Nur ein tragischer Unfall, selbst verschuldet durch einen unaufmerksamen jungen Mann? Die Schuldfrage kann noch nicht geklärt sein. Die Ermittlungen laufen. N. sei gestolpert, sagt der Staatsanwalt. Ein Gutachter prüft, ob die Bahn zu dem Zeitpunkt bereits fuhr oder noch stand. Es kann sein, dass das eine Rolle spielt, wenn es um mögliche strafrechtliche Folgen für den Fahrer geht. Derzeit wird gegen ihn aber nicht ermittelt.

Unabhängig von der juristischen Bewertung im Einzelfall wirft der fürchterliche Albtraum vom Pfingstmontagabend andere Fragen auf. Es sind die nach der Verantwortung der Verkehrsbetriebe, in Dortmund und anderswo.

Immer wieder schlimme Straßenbahn-Unfälle

Schlimme Straßenbahn-Unfälle dieses Typus sind eben nicht so selten. In Dortmund sind in den letzten Jahren dabei eine 74-Jährige Frau und ein dreijähriger Junge umgekommen. In Köln-Holweide ist 2014 ein 26-Jähriger schwer verletzt worden. Eine 18-jährige Duisburgerin hat das Drama an der Haltestelle Vierlinden überlebt, in Brandenburg kam ein 14-jähriges Mädchen knapp mit dem Leben davon. Die Aufzählung ist eher unvollständig als übertrieben.
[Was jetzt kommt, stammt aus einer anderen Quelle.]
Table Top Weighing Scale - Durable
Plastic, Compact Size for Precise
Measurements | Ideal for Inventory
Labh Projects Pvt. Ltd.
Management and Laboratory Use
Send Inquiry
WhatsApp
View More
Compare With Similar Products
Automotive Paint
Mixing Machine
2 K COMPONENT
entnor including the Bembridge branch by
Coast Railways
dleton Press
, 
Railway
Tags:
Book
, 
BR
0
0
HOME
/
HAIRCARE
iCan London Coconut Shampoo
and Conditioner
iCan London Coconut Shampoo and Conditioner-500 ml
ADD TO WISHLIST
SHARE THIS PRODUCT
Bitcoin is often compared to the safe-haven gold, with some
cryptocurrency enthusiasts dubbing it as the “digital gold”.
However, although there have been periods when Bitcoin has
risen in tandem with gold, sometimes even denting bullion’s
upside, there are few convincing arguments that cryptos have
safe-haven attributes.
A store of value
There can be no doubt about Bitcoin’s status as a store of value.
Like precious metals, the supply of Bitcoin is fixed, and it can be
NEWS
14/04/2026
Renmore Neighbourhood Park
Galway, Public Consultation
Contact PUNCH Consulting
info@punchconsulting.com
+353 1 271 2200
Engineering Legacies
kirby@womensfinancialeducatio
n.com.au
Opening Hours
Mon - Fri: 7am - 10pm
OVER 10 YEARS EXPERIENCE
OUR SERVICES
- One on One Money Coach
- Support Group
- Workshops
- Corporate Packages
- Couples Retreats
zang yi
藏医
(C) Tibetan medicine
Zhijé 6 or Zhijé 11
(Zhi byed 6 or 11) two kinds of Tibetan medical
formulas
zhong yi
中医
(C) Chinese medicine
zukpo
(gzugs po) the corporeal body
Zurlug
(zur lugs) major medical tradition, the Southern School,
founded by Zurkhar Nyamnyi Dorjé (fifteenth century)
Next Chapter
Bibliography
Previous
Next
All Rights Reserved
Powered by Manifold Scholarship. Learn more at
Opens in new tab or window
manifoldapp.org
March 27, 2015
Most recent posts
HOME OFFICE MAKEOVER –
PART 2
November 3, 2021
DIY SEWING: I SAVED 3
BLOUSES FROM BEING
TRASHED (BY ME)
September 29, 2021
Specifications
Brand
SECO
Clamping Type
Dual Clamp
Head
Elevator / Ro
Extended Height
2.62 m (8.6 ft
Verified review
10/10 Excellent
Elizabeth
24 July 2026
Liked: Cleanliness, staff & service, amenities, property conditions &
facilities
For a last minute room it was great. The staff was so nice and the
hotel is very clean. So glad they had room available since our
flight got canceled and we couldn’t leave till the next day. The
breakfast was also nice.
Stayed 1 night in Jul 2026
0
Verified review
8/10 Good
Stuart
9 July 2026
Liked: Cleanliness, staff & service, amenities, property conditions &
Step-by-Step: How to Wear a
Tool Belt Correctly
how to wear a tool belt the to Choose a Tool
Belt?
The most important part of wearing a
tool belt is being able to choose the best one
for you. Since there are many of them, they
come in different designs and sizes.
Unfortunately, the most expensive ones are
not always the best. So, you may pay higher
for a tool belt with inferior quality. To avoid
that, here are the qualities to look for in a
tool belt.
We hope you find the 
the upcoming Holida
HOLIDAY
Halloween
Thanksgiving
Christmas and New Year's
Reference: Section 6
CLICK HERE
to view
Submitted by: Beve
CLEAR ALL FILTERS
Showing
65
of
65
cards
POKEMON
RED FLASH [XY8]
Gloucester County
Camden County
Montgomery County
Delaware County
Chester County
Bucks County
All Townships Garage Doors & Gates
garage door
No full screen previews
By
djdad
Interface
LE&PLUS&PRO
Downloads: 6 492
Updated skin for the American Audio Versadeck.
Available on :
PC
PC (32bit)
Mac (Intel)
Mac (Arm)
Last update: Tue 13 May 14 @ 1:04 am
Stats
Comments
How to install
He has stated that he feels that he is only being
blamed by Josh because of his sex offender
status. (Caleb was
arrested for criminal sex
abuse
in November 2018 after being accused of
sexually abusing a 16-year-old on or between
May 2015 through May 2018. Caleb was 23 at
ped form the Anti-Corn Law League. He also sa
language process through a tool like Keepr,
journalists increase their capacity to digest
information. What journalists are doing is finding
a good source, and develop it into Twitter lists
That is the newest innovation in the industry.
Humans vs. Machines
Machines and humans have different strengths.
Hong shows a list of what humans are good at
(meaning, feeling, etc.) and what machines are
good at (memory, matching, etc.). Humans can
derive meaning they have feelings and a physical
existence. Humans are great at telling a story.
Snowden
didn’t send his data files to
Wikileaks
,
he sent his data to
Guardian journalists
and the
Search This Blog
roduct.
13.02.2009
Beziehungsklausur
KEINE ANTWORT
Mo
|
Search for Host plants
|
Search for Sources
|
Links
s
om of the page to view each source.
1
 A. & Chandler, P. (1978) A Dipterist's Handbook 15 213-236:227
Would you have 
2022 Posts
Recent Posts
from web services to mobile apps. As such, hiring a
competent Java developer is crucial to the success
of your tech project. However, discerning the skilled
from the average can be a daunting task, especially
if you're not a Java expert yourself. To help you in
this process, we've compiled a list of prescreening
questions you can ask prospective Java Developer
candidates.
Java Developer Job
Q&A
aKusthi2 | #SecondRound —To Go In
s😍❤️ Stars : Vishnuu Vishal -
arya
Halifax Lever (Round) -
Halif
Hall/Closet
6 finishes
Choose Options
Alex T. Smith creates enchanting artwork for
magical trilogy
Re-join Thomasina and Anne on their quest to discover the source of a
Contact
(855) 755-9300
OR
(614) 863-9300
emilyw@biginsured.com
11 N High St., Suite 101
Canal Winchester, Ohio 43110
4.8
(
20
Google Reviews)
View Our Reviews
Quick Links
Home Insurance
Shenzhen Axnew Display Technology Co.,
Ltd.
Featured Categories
Ob bodenloser Leichtsinn, selbst oder fremdverschuldet: Passanten kommen unter die Räder, Fahrgäste werden in den Türen eingeklemmt, einige werden über Meter oder Kilometer mitgeschleift. Und Fahrer merken es häufig nicht. Die Haltestellen, die Bahnsteigkanten, das Ein- und Aussteigen und das Anfahren – es sind längst Unfallschwerpunkte. Wären sie Straßenabschnitte und die Unfallverursacher Autos, die Polizei wäre hier auf Dauer auf der Lauer.

Reicht der Rückspiegel aus?

Vielleicht ist es ungeklärt, wer vorrangig die Aufsicht an diesen Haltestellen führt, wer die Verantwortung trägt. Besser: Wer sie überhaupt wahrnehmen kann. Bei der Deutschen Bahn hat eine ähnliche Diskussion vor wenigen Jahren zu einem Riesenkrach zwischen Unternehmen, Lokführern und dem Eisenbahnbundesamt geführt, bis ein Staatsanwalt gegen das Bundesamt als Aufsichtsbehörde ermittelte. Der Anlass für ihn waren 27 (!) Vorfälle mit defekten Türen und der Tatsache, dass diese beim Schließen in der Regel unbeaufsichtigt blieben.

Reicht einem Tram-Fahrer der Rückspiegel, um ein 62 Meter langes Stück Bahn mit zig Türen und einer Kupplung zu beaufsichtigen? Wäre es nicht angebracht, die Verkehrsbetriebe zum Nachrüsten mit Außenkameras zu zwingen, wie es die Betriebe in Den Haag bei 47 Fahrzeugen getan haben und auch schon einige Unternehmen in Deutschland? Die Begründung aus den Niederlanden ist doch einleuchtend: Der Fahrer habe nicht nur die Sicht auf die Türen, sondern auch auf die Haltestelle. „Das verringert die Möglichkeit für Unfälle. Die Kameras bieten auch Sicht auf das, was vorher im toten Winkel war“.

Debatte um Sicherheit an Haltestellen nötig

Erfahrung mit Kameras haben unsere Verkehrsgesellschaften ausreichend. Pro Fahrzeug sind bis zu acht im Innenraum installiert. Die Fahrgäste sollen sich dort sicher fühlen. Randalierer und Polsterschlitzer sollen keine Chance haben.

Der tödliche Unfall in Dortmund sollte ein Anlass sein, auch über die Sicherheit an Haltestellen erneut nachzudenken. Ein Land, das wegen vager Sicherheitsbedenken bei einer Handvoll Paternoster-Aufzüge mit einer eigenen Verordnung reagiert, sollte sich eine solche Debatte leisten können. Und gegebenenfalls Konsequenzen ziehen. Nicht nur in Dortmund, Duisburg und Köln.